In keeping with the tradition I set up in my very first post yesterday (and a long and honored tradition it is), I’m going to continue wondering if my reading habits are hurting me. It occurred to me while trying to work out why I’m simultaneously obsessed with LOTR and struggling to force myself through it (I’m halfway through The Two Towers, and it’s my first reading of the series—more on that in another post) that I spend a lot of my limited reading time reading things that are extremely time and labor intensive. While I can—and still do—read shorter, easier books, such as Animal Farm and On The Road, I’ve been wrapped up in Robert Jordan’s Wheel of Time for months now; when I decided I needed a break between books 11 and 12, I naturally reached for….The Lord of the Rings. Yeah, that’s right. I would say, with absolutely no scientific backing whatsoever, that you cannot find a more potentially engrossing series than LOTR. Besides the trilogy, there’s The Silmarillion, The Hobbit, and Unfinished Tales (this is what my LOTR-expert roommate tells me encompasses the canon of LOTR). And this is what I chose when I wanted a “break” from WOT, which, while not as popular as LOTR, is at least as time and labor intensive to read if not more. Fourteen books (the final slated for release next year), over 1500 characters (at least 10 of whom can be considered “main characters”) and a geography that, if real, would cover all of North America. It’s out of control. It’s the type of series that I can only read at home, because I still refuse to get a smartphone and I can’t read the series without the wiki page open, because I cannot keep track of the characters. I love it. But it’s exhausting. And I needed a break. And I chose Lord of the Rings to give me that break. Is there something wrong with me?
I sink into these false worlds the way I sink into my bed on a cold winter night. I draw an intense comfort from then, from having an entirely new world to escape to, where my job doesn’t exist and nobody has to pay rent on their new apartment and the problems matter so much more than they do in the real world. I would rather like vicariously through Aragorn or Elayne Trakand, and try to save the world with them, than pay my cable bill do the dishes. I sometimes fantasize about ignoring my alarm, and just continuing to read rather than going to work. Even though I don’t, I sometimes find that I can recall facts about Randland before I can recall my schedule for the week.

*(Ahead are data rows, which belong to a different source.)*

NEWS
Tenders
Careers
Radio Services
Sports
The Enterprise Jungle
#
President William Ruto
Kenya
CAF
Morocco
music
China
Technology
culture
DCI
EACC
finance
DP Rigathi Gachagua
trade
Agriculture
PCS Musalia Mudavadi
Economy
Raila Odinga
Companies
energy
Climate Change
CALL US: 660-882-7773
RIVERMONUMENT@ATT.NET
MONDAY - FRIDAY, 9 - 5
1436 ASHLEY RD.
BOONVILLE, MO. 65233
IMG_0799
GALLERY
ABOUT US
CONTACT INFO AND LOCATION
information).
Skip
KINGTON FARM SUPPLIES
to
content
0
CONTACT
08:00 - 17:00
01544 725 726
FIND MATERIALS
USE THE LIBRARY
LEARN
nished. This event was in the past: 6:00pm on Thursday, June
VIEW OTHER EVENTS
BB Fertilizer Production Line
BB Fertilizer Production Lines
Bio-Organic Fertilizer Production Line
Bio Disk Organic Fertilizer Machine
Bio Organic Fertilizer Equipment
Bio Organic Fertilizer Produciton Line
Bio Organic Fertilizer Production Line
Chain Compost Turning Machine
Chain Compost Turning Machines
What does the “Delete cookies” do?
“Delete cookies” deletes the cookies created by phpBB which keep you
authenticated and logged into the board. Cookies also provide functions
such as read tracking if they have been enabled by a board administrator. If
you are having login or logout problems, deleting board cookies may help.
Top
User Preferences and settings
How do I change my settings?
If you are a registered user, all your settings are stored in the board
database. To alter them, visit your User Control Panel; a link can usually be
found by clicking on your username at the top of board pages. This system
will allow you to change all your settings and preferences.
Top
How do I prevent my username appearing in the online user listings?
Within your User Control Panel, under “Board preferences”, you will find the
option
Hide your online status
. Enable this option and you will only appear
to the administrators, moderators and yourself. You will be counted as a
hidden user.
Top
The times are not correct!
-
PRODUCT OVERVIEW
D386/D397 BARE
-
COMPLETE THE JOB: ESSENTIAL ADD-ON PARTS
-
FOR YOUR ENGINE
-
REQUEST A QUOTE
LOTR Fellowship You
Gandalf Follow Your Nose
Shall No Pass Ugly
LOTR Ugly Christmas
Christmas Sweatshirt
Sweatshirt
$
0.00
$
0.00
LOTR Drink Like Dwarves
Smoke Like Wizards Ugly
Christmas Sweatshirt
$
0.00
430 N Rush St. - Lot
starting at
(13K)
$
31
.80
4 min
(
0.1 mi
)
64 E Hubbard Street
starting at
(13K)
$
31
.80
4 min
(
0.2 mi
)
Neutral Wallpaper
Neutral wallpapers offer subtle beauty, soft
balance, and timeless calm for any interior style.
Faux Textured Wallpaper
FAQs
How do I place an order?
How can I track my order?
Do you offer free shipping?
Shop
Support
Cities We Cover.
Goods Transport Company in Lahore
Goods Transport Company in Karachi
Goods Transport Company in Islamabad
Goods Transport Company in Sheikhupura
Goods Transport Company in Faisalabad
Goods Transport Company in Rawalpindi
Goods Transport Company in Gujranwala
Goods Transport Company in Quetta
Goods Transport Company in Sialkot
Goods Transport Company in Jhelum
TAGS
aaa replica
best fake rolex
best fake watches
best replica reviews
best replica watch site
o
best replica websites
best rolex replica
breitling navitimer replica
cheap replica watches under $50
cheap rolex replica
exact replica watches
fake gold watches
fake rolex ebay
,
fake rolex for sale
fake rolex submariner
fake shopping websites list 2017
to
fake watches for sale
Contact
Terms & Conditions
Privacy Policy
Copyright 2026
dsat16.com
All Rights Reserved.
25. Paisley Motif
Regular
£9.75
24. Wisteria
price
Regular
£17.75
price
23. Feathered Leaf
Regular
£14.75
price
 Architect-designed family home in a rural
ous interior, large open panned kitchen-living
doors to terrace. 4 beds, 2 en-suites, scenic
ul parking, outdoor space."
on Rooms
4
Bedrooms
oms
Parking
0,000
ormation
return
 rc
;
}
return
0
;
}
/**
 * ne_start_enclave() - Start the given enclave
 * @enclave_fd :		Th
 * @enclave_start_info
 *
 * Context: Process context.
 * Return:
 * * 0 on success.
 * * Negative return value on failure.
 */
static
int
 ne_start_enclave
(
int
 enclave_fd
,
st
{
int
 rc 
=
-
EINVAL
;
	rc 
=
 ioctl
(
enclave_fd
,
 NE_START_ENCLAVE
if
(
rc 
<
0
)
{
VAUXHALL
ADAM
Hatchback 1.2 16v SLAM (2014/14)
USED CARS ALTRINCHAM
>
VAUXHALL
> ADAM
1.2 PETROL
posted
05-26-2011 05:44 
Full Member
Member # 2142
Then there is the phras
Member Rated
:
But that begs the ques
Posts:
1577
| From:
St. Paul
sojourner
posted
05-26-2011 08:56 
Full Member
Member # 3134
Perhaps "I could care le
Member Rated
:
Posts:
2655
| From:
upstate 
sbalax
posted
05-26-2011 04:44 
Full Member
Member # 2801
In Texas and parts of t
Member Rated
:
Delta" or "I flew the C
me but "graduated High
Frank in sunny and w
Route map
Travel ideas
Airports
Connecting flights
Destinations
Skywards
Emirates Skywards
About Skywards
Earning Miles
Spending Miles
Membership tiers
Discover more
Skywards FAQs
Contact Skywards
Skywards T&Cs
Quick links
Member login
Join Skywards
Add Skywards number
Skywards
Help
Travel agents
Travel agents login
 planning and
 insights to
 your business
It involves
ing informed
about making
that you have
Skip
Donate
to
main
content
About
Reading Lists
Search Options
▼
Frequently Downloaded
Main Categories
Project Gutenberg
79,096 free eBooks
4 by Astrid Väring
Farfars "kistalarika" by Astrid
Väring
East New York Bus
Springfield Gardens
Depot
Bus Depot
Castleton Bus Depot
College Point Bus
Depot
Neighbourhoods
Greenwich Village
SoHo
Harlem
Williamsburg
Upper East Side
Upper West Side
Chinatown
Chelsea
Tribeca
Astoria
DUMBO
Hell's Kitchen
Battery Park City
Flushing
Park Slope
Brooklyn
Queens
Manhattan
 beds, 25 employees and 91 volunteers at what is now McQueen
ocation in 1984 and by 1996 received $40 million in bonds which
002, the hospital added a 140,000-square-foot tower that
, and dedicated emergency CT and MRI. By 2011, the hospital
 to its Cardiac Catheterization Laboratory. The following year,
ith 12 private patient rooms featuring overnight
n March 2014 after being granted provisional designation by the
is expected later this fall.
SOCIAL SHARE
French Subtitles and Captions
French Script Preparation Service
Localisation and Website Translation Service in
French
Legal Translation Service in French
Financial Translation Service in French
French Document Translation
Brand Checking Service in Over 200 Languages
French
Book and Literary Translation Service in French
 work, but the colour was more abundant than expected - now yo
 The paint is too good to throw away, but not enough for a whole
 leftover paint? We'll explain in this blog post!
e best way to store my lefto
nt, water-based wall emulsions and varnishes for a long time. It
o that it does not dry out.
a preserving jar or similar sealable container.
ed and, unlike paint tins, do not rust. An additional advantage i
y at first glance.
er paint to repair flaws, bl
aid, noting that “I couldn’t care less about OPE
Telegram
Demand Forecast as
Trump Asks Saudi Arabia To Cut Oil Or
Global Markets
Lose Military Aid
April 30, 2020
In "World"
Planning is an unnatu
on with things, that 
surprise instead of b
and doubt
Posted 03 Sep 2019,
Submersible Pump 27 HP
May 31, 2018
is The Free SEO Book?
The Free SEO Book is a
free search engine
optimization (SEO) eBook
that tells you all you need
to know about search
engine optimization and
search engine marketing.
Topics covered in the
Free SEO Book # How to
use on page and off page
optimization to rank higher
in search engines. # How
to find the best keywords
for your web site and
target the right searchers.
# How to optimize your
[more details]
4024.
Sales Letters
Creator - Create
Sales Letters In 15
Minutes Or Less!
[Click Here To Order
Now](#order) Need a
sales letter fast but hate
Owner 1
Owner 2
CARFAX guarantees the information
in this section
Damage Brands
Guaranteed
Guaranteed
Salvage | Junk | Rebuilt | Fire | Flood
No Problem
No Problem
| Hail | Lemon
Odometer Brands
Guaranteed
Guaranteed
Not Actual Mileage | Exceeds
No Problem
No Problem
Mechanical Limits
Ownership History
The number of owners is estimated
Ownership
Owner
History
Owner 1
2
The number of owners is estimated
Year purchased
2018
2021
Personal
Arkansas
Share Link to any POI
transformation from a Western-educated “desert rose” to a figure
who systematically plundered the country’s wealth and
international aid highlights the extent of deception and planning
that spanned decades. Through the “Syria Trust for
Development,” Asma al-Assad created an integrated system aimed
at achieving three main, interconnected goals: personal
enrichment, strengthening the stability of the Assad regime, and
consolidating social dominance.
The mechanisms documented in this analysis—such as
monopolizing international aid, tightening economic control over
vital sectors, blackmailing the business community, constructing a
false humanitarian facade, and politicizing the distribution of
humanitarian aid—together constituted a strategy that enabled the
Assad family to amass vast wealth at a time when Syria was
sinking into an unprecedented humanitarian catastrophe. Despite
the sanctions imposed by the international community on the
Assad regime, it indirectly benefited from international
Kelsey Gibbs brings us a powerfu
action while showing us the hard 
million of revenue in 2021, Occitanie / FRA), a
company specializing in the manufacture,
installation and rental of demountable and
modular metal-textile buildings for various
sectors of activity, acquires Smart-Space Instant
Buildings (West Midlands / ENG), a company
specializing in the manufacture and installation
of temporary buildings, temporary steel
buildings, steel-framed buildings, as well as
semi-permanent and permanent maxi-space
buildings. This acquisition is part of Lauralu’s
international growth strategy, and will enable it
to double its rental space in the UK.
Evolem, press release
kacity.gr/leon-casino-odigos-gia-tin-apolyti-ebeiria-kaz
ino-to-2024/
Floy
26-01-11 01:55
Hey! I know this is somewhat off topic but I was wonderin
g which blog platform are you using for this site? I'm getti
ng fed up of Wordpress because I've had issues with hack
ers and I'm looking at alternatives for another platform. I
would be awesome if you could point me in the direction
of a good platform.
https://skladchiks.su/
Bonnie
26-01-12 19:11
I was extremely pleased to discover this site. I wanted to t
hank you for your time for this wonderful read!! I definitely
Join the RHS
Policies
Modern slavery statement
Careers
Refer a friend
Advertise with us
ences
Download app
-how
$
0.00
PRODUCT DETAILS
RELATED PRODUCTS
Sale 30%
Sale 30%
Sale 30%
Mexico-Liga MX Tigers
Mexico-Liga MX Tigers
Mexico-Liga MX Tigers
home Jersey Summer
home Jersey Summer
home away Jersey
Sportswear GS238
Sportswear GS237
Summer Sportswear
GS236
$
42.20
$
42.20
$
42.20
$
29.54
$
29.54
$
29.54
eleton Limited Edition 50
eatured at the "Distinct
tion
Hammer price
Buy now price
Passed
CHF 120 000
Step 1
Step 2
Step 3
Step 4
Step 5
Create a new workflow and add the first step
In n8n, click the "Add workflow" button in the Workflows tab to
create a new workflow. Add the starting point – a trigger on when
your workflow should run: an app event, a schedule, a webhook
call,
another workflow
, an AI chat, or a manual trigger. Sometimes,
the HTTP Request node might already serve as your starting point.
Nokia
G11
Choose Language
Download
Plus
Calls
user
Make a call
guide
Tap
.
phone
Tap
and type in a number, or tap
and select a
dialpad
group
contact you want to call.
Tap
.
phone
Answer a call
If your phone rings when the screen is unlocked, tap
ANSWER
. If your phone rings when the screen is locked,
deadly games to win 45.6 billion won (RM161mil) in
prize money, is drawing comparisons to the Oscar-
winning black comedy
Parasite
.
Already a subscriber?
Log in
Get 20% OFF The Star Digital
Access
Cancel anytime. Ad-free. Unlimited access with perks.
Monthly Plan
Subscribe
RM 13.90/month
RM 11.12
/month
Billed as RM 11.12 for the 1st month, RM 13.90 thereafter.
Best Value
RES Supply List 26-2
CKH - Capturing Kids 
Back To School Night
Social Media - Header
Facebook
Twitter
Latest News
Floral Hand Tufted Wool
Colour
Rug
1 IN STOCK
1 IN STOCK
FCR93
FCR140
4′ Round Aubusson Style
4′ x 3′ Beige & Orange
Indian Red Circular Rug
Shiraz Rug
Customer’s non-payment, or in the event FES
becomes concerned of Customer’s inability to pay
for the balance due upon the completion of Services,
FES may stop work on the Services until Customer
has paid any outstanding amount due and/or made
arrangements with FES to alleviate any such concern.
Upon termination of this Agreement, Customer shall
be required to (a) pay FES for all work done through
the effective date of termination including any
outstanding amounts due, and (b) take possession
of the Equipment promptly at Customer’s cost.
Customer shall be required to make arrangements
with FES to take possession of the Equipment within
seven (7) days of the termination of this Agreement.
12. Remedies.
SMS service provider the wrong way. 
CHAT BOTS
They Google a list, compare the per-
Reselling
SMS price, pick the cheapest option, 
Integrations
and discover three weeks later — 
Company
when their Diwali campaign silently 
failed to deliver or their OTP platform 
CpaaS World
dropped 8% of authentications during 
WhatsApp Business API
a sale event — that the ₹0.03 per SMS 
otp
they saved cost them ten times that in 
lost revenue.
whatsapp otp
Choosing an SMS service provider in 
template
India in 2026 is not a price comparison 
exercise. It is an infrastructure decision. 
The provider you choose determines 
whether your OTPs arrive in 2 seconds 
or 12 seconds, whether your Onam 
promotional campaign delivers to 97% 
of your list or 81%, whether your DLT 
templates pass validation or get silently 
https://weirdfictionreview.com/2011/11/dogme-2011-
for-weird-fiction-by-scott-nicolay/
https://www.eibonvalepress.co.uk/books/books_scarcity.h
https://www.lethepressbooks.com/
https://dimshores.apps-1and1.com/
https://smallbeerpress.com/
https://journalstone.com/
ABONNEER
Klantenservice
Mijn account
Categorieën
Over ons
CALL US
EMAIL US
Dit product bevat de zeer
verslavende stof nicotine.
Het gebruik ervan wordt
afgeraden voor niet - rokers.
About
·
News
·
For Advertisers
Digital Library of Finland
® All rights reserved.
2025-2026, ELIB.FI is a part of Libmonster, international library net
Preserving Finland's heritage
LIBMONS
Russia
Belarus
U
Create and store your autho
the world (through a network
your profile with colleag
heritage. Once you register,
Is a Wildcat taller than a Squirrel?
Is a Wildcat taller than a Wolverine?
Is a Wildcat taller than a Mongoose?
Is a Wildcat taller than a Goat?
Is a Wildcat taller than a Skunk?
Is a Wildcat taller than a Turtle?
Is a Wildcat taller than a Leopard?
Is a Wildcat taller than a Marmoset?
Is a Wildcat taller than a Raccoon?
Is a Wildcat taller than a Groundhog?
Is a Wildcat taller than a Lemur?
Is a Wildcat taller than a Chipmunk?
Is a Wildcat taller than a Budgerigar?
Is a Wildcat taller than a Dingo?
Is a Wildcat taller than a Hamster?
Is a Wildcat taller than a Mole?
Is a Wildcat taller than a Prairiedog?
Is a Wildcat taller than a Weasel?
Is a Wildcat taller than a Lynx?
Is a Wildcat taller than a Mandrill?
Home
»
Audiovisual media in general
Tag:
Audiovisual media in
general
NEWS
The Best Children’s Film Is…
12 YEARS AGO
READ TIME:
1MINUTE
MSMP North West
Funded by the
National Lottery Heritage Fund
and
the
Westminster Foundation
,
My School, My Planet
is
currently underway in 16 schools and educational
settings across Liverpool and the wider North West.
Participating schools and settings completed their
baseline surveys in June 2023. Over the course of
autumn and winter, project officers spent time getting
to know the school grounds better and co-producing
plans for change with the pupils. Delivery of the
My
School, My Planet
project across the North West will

I have to defend myself here. Yes, I might be using books to escape the things that I dislike about my real life—I’ve been doing this for over 20 years now, I don’t think I’m going to stop now. But I don’t think it’s a bad thing. Everyone needs their escape. EVERYONE. Some people drink wine (alright, alright, I’m in that category too). Others play violent video games, or cut themselves, or take their anger and frustration out on their partners and children. In 30 Rock, Liz Lemon’s is eating junk food, and when Pete’s alone time is taken away he starts sticking pushpins into himself. I choose to engage in an activity that brings me, I feel, closer to humanity. I connect with Tolkein and Jordan by reading their very thoughts, an act Stephen King once described as mind reading. And I have an instant connection with anyone who has ever read either of these series—in particular to fans of Jordan, for we seem to be few and far between. In my mind, forging a connection with humanity is a good that overrides any bad I may be doing to myself by ignoring my real life problems by burying them in literature.